Personal information
- Full name: Mejdi Traoui
- Date of birth: December 13, 1983 (age 41)
- Place of birth: Sousse, Tunisia
- Height: 1.84 m (6 ft 0 in)
- Position: Midfielder

Senior career*
- Years: Team / Apps / (Gls)
- 2002–2008: Étoile du Sahel / 149 / (28)
- 2008–2010: Red Bull Salzburg / 2 / (0)
- 2009: → Al-Wehda Club (loan) / 6 / (0)
- 2010–2014: Espérance de Tunis / 99 / (5)

International career
- 2004–2014: Tunisia / 41 / (1)

= Mejdi Traoui =

Tunisian footballer (born 1983)

Mejdi Traoui (born December 13, 1983, in Sousse) is a Tunisian footballer.

==Career==
On May 1, 2008, Traoui signed a contract at Red Bull Salzburg until summer 2011. He made two substitute appearances in the Austrian Bundesliga for Red Bull Salzburg during 2008. In January 2009 he was loaned to Al-Wehda for the remainder of the season.

==International career==
Traoui was part of the Tunisia 2004 Olympic football team, which exited in the first round, finishing third in group C, behind group and gold medal winners Argentina and runners-up Australia.

Traoui was picked by Tunisia for the 2008 Africa Cup of Nations. He scored a late equaliser, during Tunisia's 2–2 draw with Senegal during the first round of games in Tunisia's group D, on January 23.
○ ○ ○ ○
> _Task_: Duplicate the portion of the Mejdi Traoui article starting with "- 2008–2010: Red" and going on through "a Tunisian footballer.". The rows that follow are not required for this work.

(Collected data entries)
○ ○ ○ ○
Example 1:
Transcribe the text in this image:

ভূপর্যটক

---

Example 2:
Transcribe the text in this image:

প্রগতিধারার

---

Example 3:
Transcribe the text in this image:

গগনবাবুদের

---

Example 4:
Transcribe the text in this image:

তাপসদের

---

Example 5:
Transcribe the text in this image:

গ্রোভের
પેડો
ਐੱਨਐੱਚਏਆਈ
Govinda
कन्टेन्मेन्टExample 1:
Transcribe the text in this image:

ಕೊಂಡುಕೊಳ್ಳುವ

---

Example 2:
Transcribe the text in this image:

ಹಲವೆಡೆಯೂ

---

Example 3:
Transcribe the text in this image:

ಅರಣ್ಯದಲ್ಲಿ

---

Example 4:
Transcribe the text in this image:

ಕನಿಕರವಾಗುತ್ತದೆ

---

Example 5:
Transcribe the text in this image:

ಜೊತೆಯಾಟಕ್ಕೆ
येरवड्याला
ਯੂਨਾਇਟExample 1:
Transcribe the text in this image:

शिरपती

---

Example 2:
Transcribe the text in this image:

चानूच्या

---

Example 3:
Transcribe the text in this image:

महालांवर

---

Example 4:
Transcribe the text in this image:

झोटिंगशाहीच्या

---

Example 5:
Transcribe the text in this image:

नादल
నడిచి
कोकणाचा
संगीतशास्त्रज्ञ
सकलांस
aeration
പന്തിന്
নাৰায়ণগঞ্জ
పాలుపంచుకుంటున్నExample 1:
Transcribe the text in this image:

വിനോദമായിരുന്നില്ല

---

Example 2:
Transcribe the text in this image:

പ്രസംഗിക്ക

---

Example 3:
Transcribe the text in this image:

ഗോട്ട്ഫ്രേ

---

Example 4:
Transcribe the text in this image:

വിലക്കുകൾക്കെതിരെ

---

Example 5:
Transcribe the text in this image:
○ ○ ○ ○
> _Task solution_:
- 2008–2010: Red Bull Salzburg / 2 / (0)
- 2009: → Al-Wehda Club (loan) / 6 / (0)
- 2010–2014: Espérance de Tunis / 99 / (5)

International career
- 2004–2014: Tunisia / 41 / (1)

= Mejdi Traoui =

Tunisian footballer (born 1983)

Mejdi Traoui (born December 13, 1983, in Sousse) is a Tunisian footballer.